How to Check Your Windows 10 Version

Learning how to check your Windows 10 version is easy. There’s no denying that Windows 10 loves to toss an occasional update at you from time to time. You’ve probably noticed the accompanying “working on updates” screen on your computer when that happens. What’s more: beside the regular “maintenance” updates there are also “feature” updates, which actually add new features to your Windows 10 operating system that weren’t available before the update.

But what does all that mean to you?

In short, it means that you may be reading on the internet about a certain Windows 10 feature and then discover that the feature isn’t available on your computer, because your computer hasn’t downloaded the corresponding feature update (yet).

That can get confusing very quickly.
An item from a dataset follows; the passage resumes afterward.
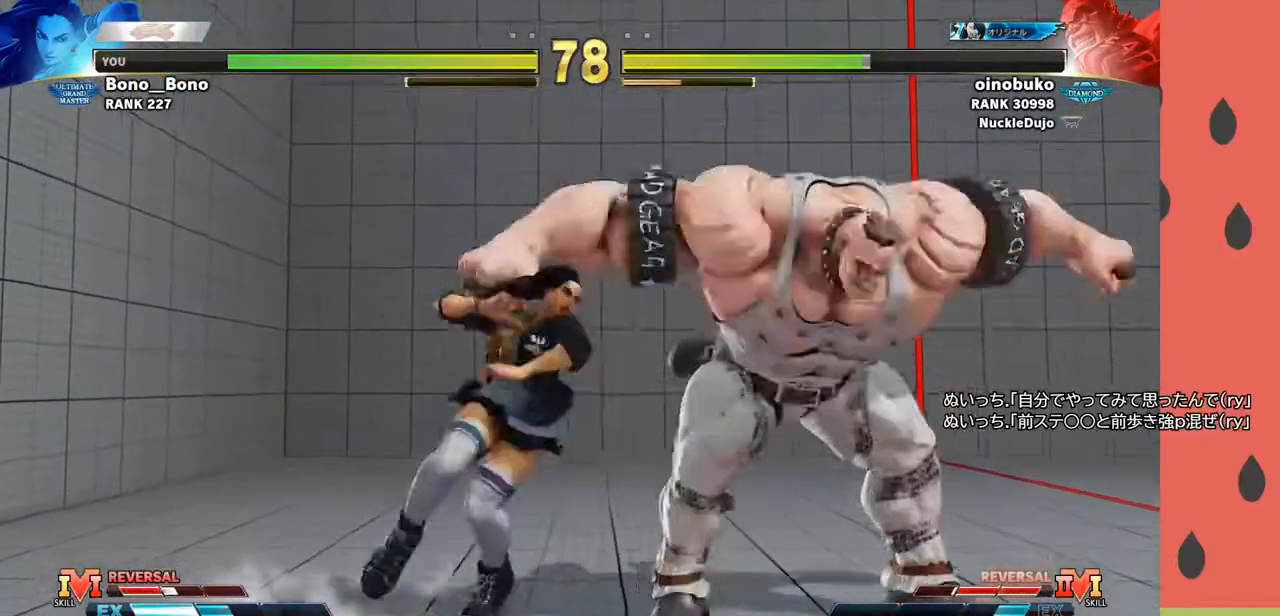
{"buttons": ["R1"], "left_stick": "down", "events": [[417, "R1", "down"], [483, "left_stick", "down"]]}
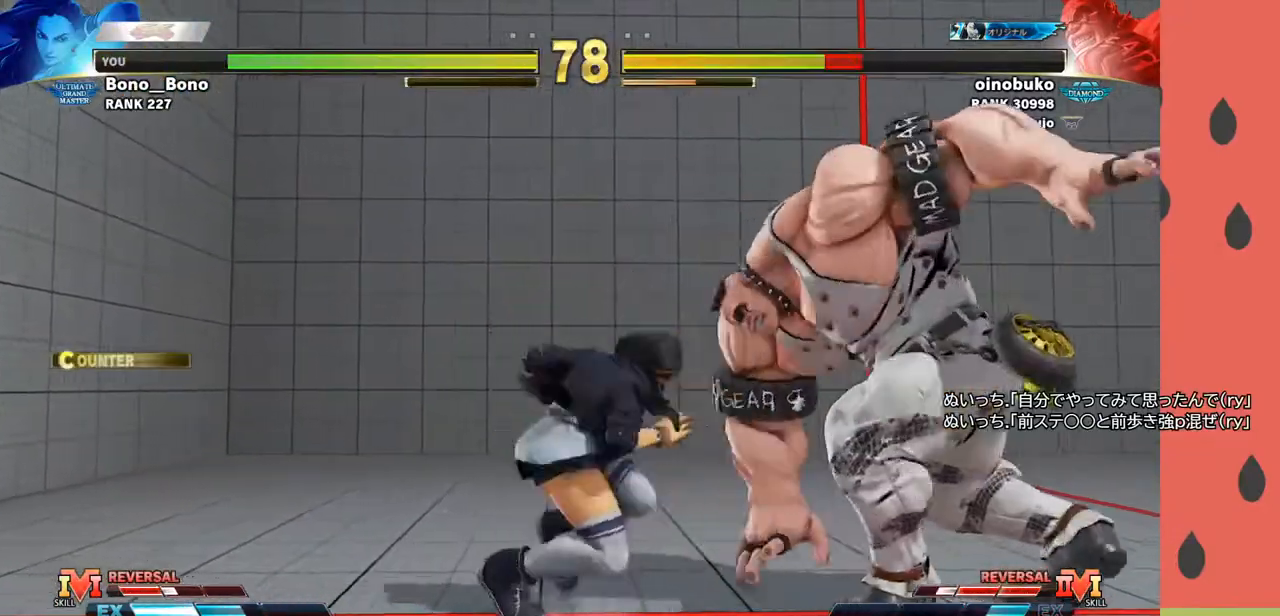
{"buttons": [], "left_stick": "center", "events": [[17, "R1", "up"], [100, "left_stick", "right"], [133, "R1", "down"], [183, "R1", "up"], [200, "left_stick", "down"], [250, "R1", "down"], [300, "R1", "up"], [300, "left_stick", "right"], [367, "left_stick", "center"]]}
So it can be helpful to find out which version of Windows 10 you are using.

How to Check Your Windows 10 Version - Quick Steps

So let’s see how to check your Windows 10 version. To get started, click the Windows start button in the bottom left corner of your screen and select settings.

How to check your Windows 10 version

Windows will then open the Windows settings screen. In the Windows settings screen, click “System”.

Now you’ll land in the system settings, where you might have to scroll down a bit in order to get to “About” at the bottom of the list.

Click “About” to proceed. Now Windows will display a whole list of details and information about your computer on the right hand side of the window, including the Windows 10 version that you’re currently using.

In the example image above you can see that it’s running Windows 10, version 2004, OS build 19041.508. You’ll also find an “Experience” number, in this case Windows Feature Experience Pack 120.2212.31.0.

Indeed, when specifying a Windows 10 version, you’ll often hear it being referred to by its “build” number. This is how to check your Windows 10 version number, including the build number, should you ever need it.

Besides knowing how to find out which version of Windows 10 you’re using to verify whether or not a certain Windows 10 feature is available on your computer, there can also be other reasons for knowing which version of Windows 10 you’re running. For example, most software packages or applications come with a list of minimum system requirements that are needed to be able to run the software. Oftentimes they’ll also include a minimum build number for your version of Windows 10. In cases like that, it can be helpful if you know how to check your Windows 10 version.